La disperazione degli albergatori di Lampedusa: “Sulla nostra isola la situazione è tragica. Aiutateci”

LAMPEDUSA – “Sulla nostra isola la situazione è disperata”. Parola del Consorzio albergatori di Lampedusa che insieme agli operatori turistici, le associazioni di categoria del comparto marittimo e le associazioni commercianti hanno scritto un appello al presidente della Repubblica Sergio Mattarella.

Lamentano “l’indifferenza generale sul nostro stato di disagio causato da un’economia locale che va a rotoli e dall’incertezza del futuro. Gli sbarchi dei migranti, ci hanno fatto conoscere al mondo più che delle nostre bellezze”.

“A Lampedusa il tempo si è fermato. Con quella che si andrà ad aprire fra qualche settimana, saranno già sette le stagioni turistiche vissute con l’incognita clandestini – prosegue la lettera al capo dello Stato – e non solo quelli che sono realmente approdati sull’isola dal 2009 ad oggi, ma pure quelli che a Lampedusa non sono mai arrivati, vuoi perché sbarcati altrove, vuoi perché intercettati al largo e portati sull’isola maggiore, vuoi perché per sfortuna loro naufragati”.

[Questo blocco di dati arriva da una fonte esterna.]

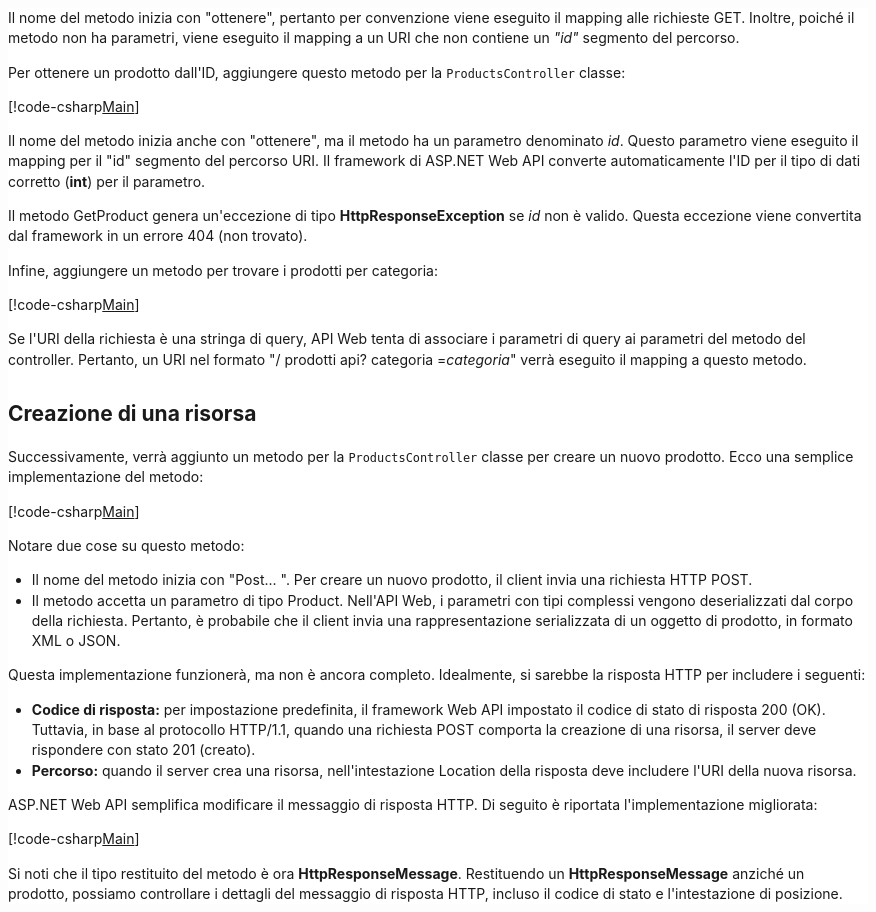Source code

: Il nome del metodo inizia con &quot;ottenere&quot;, pertanto per convenzione viene eseguito il mapping alle richieste GET. Inoltre, poiché il metodo non ha parametri, viene eseguito il mapping a un URI che non contiene un  *&quot;id&quot;*  segmento del percorso.

Per ottenere un prodotto dall'ID, aggiungere questo metodo per la `ProductsController` classe:

[!code-csharp[Main](creating-a-web-api-that-supports-crud-operations/samples/sample7.cs)]

Il nome del metodo inizia anche con &quot;ottenere&quot;, ma il metodo ha un parametro denominato *id*. Questo parametro viene eseguito il mapping per il &quot;id&quot; segmento del percorso URI. Il framework di ASP.NET Web API converte automaticamente l'ID per il tipo di dati corretto (**int**) per il parametro.

Il metodo GetProduct genera un'eccezione di tipo **HttpResponseException** se *id* non è valido. Questa eccezione viene convertita dal framework in un errore 404 (non trovato).

Infine, aggiungere un metodo per trovare i prodotti per categoria:

[!code-csharp[Main](creating-a-web-api-that-supports-crud-operations/samples/sample8.cs)]

Se l'URI della richiesta è una stringa di query, API Web tenta di associare i parametri di query ai parametri del metodo del controller. Pertanto, un URI nel formato "/ prodotti api? categoria =*categoria*" verrà eseguito il mapping a questo metodo.

## <a name="creating-a-resource"></a>Creazione di una risorsa

Successivamente, verrà aggiunto un metodo per la `ProductsController` classe per creare un nuovo prodotto. Ecco una semplice implementazione del metodo:

[!code-csharp[Main](creating-a-web-api-that-supports-crud-operations/samples/sample9.cs)]

Notare due cose su questo metodo:

- Il nome del metodo inizia con &quot;Post... &quot;. Per creare un nuovo prodotto, il client invia una richiesta HTTP POST.
- Il metodo accetta un parametro di tipo Product. Nell'API Web, i parametri con tipi complessi vengono deserializzati dal corpo della richiesta. Pertanto, è probabile che il client invia una rappresentazione serializzata di un oggetto di prodotto, in formato XML o JSON.

Questa implementazione funzionerà, ma non è ancora completo. Idealmente, si sarebbe la risposta HTTP per includere i seguenti:

- **Codice di risposta:** per impostazione predefinita, il framework Web API impostato il codice di stato di risposta 200 (OK). Tuttavia, in base al protocollo HTTP/1.1, quando una richiesta POST comporta la creazione di una risorsa, il server deve rispondere con stato 201 (creato).
- **Percorso:** quando il server crea una risorsa, nell'intestazione Location della risposta deve includere l'URI della nuova risorsa.

ASP.NET Web API semplifica modificare il messaggio di risposta HTTP. Di seguito è riportata l'implementazione migliorata:

[!code-csharp[Main](creating-a-web-api-that-supports-crud-operations/samples/sample10.cs)]

Si noti che il tipo restituito del metodo è ora **HttpResponseMessage**. Restituendo un **HttpResponseMessage** anziché un prodotto, possiamo controllare i dettagli del messaggio di risposta HTTP, incluso il codice di stato e l'intestazione di posizione.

“Ma per l’opinione pubblica sono arrivati a Lampedusa, grazie a un’informazione distorta e spesso ignorante. – sostengono – e noi operatori turistici e anche gli abitanti, ne paghiamo le conseguenze a causa delle disdette che la gente ci spedisce, credendo di andare ad imbattersi in chissà cosa”.

“Cosa bisogna fare? Non c’è più Mare Nostrum che tenga, nessun Triton ci salverà” spiegano. “Siamo trattati – protestano – da cittadini di serie B. Anche i clandestini che involontariamente sono causa delle nostre disgrazie, ricevono più attenzione di noi”.

“Ma in qualche modo bisognerà – osservano – che qualcuno soccorra noi stavolta. Bisogna pensare a misure di sostegno alla nostra economia e alle nostre famiglie, incentivi o defiscalizzazioni, sospensione dei pagamenti. Noi abbiamo fatto la nostra parte nel momento dell’emergenza ed ora che non ce la facciamo più e l’emergenza tocca noi, tutti si voltano dall’altra parte”.